Re: Failed to wait for initial partition map exchange
The ticket is created: https://issues.apache.org/jira/browse/IGNITE-3616 2016-07-15 1:51 GMT+03:00 Alexey Goncharuk: > Alexey, I like the idea in general, but killing non-responsive nodes seems >> a bit drastic to me. How about this approach: >> >> - print out IDs/IPs of non-responsive nodes at all times >> - introduce a certain kill timeout for non-responsive nodes (-1 means >> disabled) >> - the timeout should be at least a minute after the 1st non-responsive >> node >> message is printed >> - when the timeout expires, we should kill the nodes and automatically >> collect their thread dumps >> - we should print out a message asking users to provide these thread dumps >> to us via Jira or dev list >> >> What do you think? >> > > Sounds like a plan. I will create a ticket soon if there are no objections. > > --AG >
Re: Failed to wait for initial partition map exchange
> > Alexey, I like the idea in general, but killing non-responsive nodes seems > a bit drastic to me. How about this approach: > > - print out IDs/IPs of non-responsive nodes at all times > - introduce a certain kill timeout for non-responsive nodes (-1 means > disabled) > - the timeout should be at least a minute after the 1st non-responsive node > message is printed > - when the timeout expires, we should kill the nodes and automatically > collect their thread dumps > - we should print out a message asking users to provide these thread dumps > to us via Jira or dev list > > What do you think? > Sounds like a plan.

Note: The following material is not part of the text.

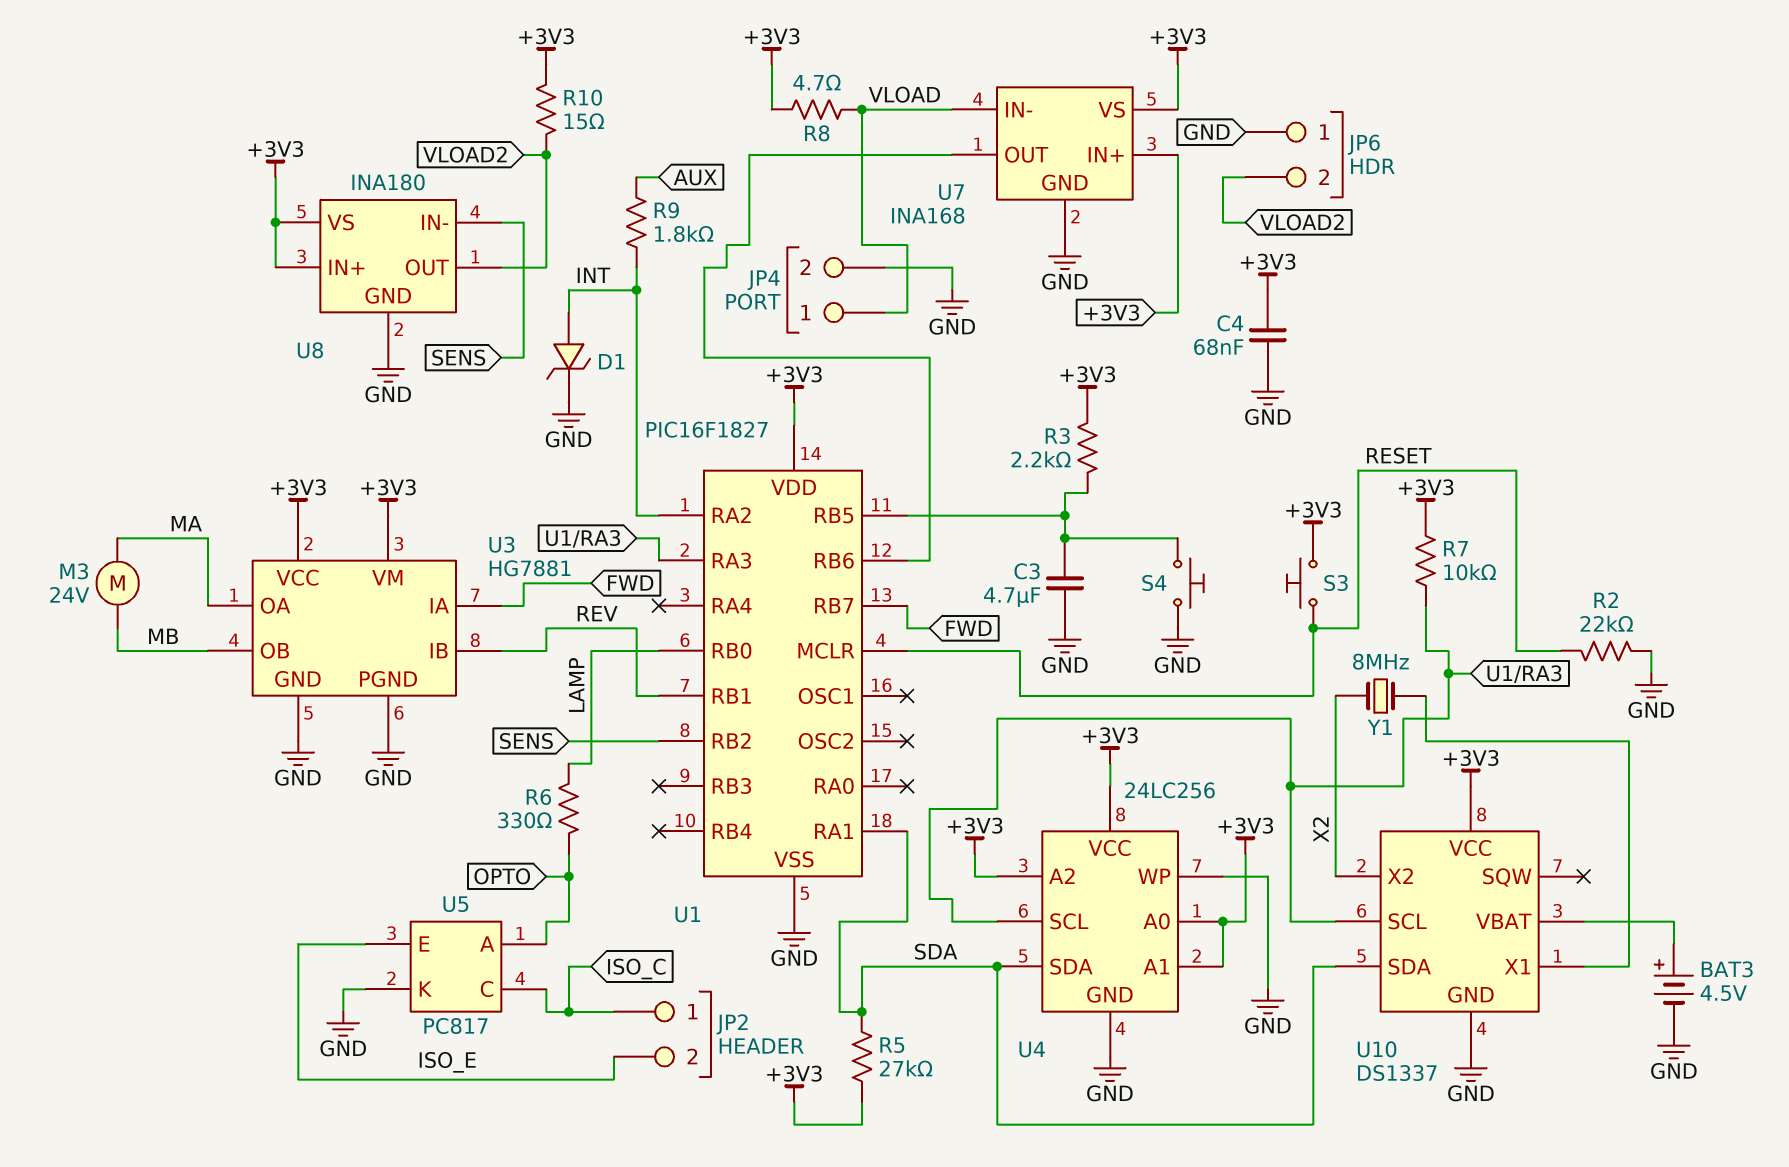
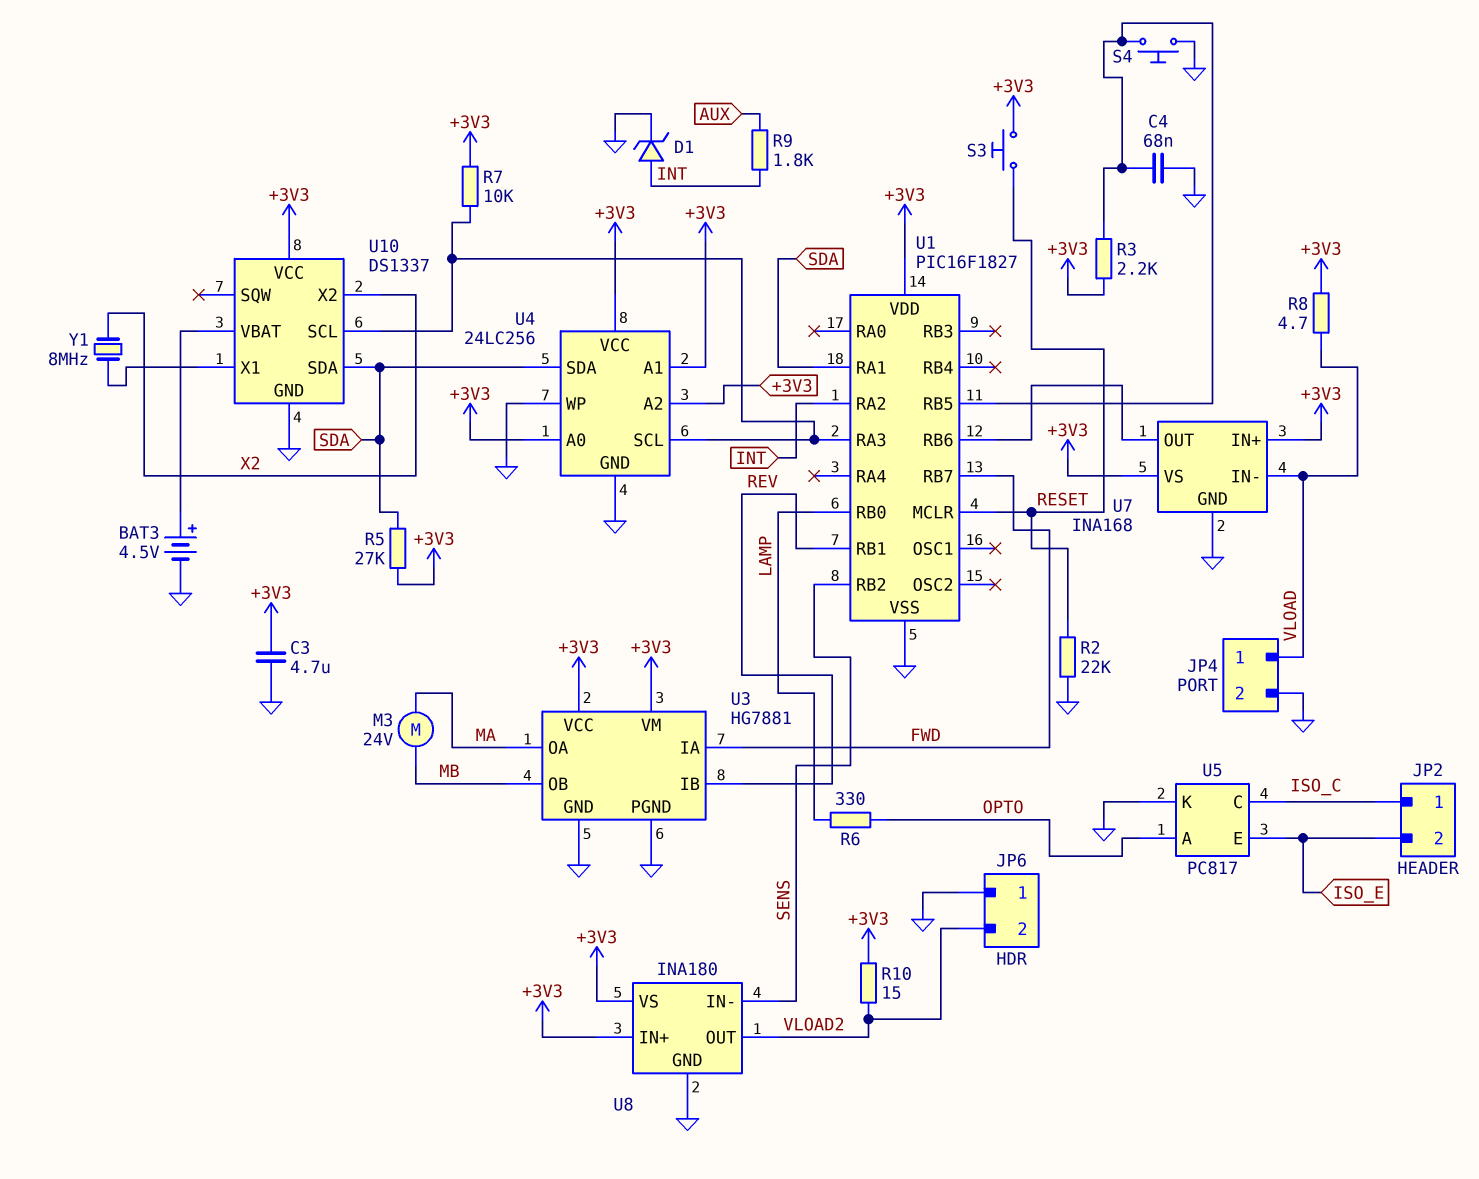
C3: 4.7uF (GND, U1/RB5) -> 4.7uF (+3V3, GND)
C4: 68nF (+3V3, GND) -> 68nF (GND, U1/RB5)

I will create a ticket soon if there are no objections. --AG
Re: Failed to wait for initial partition map exchange
On Fri, Jul 15, 2016 at 12:02 AM, Alexey Goncharuk < alexey.goncha...@gmail.com> wrote: > This is a cross-post from a user list. > > We faced this issue for a lot of times before and got a lot of users > complaining about the whole cluster freeze. We can protect a cluster from > such a situation simply by dropping non-responsive nodes from the cluster. > Of course, we need to get to the bottom of the root cause, and killing > nodes may cause some data loss in the cluster, but I think it is better > than restarting the whole cluster from scratch. > > To summarize, I suggest to 'kill' non-responsive nodes from topology after > some timeout in exchange future. > Alexey, I like the idea in general, but killing non-responsive nodes seems a bit drastic to me. How about this approach: - print out IDs/IPs of non-responsive nodes at all times - introduce a certain kill timeout for non-responsive nodes (-1 means disabled) - the timeout should be at least a minute after the 1st non-responsive node message is printed - when the timeout expires, we should kill the nodes and automatically collect their thread dumps - we should print out a message asking users to provide these thread dumps to us via Jira or dev list What do you think? > > Thoughts? >
Re: Failed to wait for initial partition map exchange
This is a cross-post from a user list. We faced this issue for a lot of times before and got a lot of users complaining about the whole cluster freeze. We can protect a cluster from such a situation simply by dropping non-responsive nodes from the cluster. Of course, we need to get to the bottom of the root cause, and killing nodes may cause some data loss in the cluster, but I think it is better than restarting the whole cluster from scratch. To summarize, I suggest to 'kill' non-responsive nodes from topology after some timeout in exchange future. Thoughts?